─── DATA FOR PROCESSING
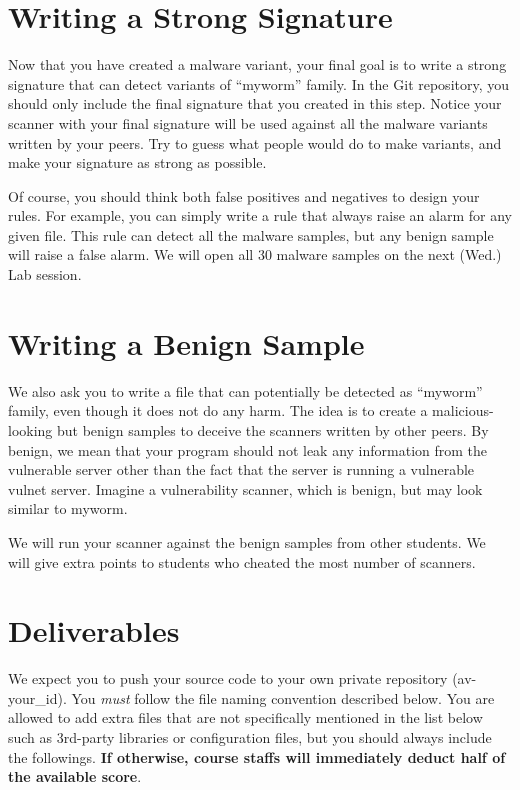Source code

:\documentclass[a4paper, 11pt]{article}
\theoremstyle{definition}
\begin{document}
{\section{Writing a Strong Signature}

Now that you have created a malware variant, your final goal is to
write a strong signature that can detect variants of ``myworm''
family. In the Git repository, you should only include the final
signature that you created in this step. Notice your scanner with your
final signature will be used against all the malware variants written
by your peers. Try to guess what people would do to make variants, and
make your signature as strong as possible.

Of course, you should think both false positives and negatives to
design your rules. For example, you can simply write a rule that
always raise an alarm for any given file. This rule can detect all the
malware samples, but any benign sample will raise a false alarm. We
will open all 30 malware samples on the next (Wed.) Lab session.

\section{Writing a Benign Sample}

We also ask you to write a file that can potentially be detected as
``myworm'' family, even though it does not do any harm. The idea is to
create a malicious-looking but benign samples to deceive the scanners
written by other peers. By benign, we mean that your program should
not leak any information from the vulnerable server other than the
fact that the server is running a vulnerable vulnet server. Imagine a
vulnerability scanner, which is benign, but may look similar to
myworm.

We will run your scanner against the benign samples from other
students. We will give extra points to students who cheated the most
number of scanners.

\section{Deliverables}

We expect you to push your source code to your own private repository
(av-your\_id). You \emph{must} follow the file naming convention
described below. You are allowed to add extra files that are not
specifically mentioned in the list below such as 3rd-party libraries
or configuration files, but you should always include the followings.
\textbf{If otherwise, course staffs will immediately deduct half of
the available score}.

}
\end{document}
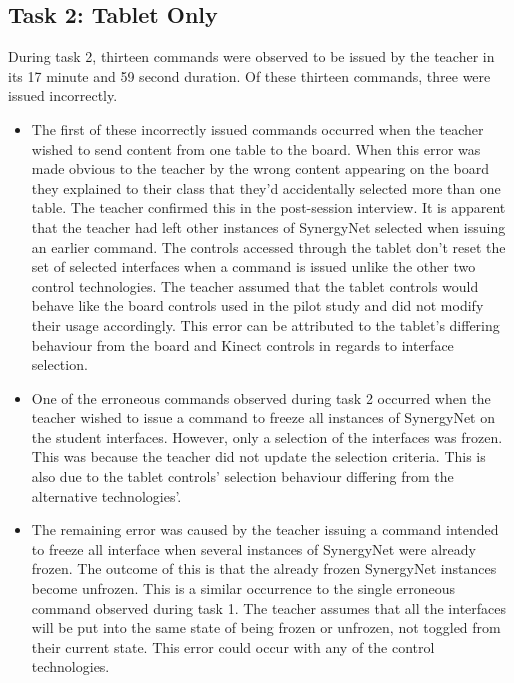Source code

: \documentclass[link]{IWCOMP}
\begin{document}
\subsection{Task 2: Tablet Only}
\label{subsec:resultsTask2}

During task 2, thirteen commands were observed to be issued by the teacher in its 17 minute and 59 second duration.
Of these thirteen commands, three were issued incorrectly.

\begin{itemize}
\item The first of these incorrectly issued commands occurred when the teacher wished to send content from one table to the board.
When this error was made obvious to the teacher by the wrong content appearing on the board they explained to their class that they'd accidentally selected more than one table.
The teacher confirmed this in the post-session interview.
It is apparent that the teacher had left other instances of SynergyNet selected when issuing an earlier command.
The controls accessed through the tablet don't reset the set of selected interfaces when a command is issued unlike the other two control technologies.
The teacher assumed that the tablet controls would behave like the board controls used in the pilot study and did not modify their usage accordingly.
This error can be attributed to the tablet's differing behaviour from the board and Kinect controls in regards to interface selection.

\item One of the erroneous commands observed during task 2 occurred when the teacher wished to issue a command to freeze all instances of SynergyNet on the student interfaces.
However, only a selection of the interfaces was frozen.
This was because the teacher did not update the selection criteria.
This is also due to the tablet controls' selection behaviour differing from the alternative technologies'.

\item The remaining error was caused by the teacher issuing a command intended to freeze all interface when several instances of SynergyNet were already frozen.
The outcome of this is that the already frozen SynergyNet instances become unfrozen.
This is a similar occurrence to the single erroneous command observed during task 1.
The teacher assumes that all the interfaces will be put into the same state of being frozen or unfrozen, not toggled from their current state.
This error could occur with any of the control technologies.
\end{itemize}
\end{document}
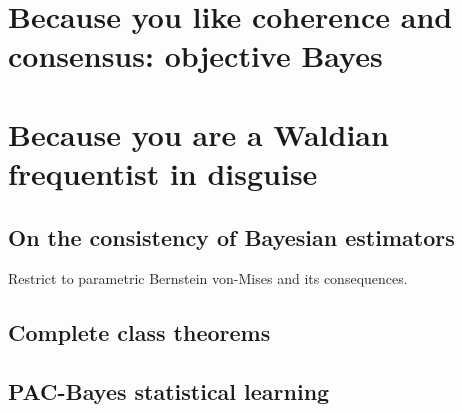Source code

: 
\section{Because you like coherence and consensus: objective Bayes}

\section{Because you are a Waldian frequentist in disguise}
\label{e:because_you_are_a_frequentist}

\subsection{On the consistency of Bayesian estimators}
Restrict to parametric Bernstein von-Mises and its consequences.

\subsection{Complete class theorems}

\subsection{PAC-Bayes statistical learning}



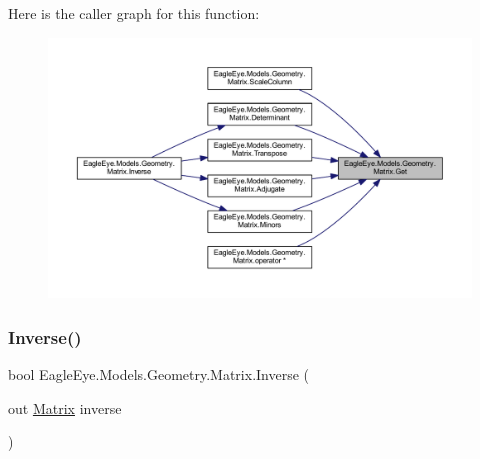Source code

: Here is the caller graph for this function\+:\nopagebreak
\begin{figure}[H]
\begin{center}
\leavevmode
\includegraphics[width=350pt]{class_eagle_eye_1_1_models_1_1_geometry_1_1_matrix_a1b13104b3b70f8886591bffea10d87e5_icgraph}
\end{center}
\end{figure}
\mbox{\label{class_eagle_eye_1_1_models_1_1_geometry_1_1_matrix_a6d951dec401cc5239e3fa57dbae720a2}} 
\subsubsection{\texorpdfstring{Inverse()}{Inverse()}}
{\footnotesize\ttfamily bool Eagle\+Eye.\+Models.\+Geometry.\+Matrix.\+Inverse (\begin{DoxyParamCaption}\item[{out \mbox{\hyperlink{class_eagle_eye_1_1_models_1_1_geometry_1_1_matrix}{Matrix}}}]{inverse }\end{DoxyParamCaption})}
──────
EXERCISE DESCRIPTION — Without any picture, return exactly the lines of the records above from the first through the line that contains "signature that you".

RESPONSE TO THE TASK —
Source code

:\documentclass[a4paper, 11pt]{article}
\theoremstyle{definition}
\begin{document}
{\section{Writing a Strong Signature}

Now that you have created a malware variant, your final goal is to
write a strong signature that can detect variants of ``myworm''
family. In the Git repository, you should only include the final
signature that you created in this step. Notice your scanner with your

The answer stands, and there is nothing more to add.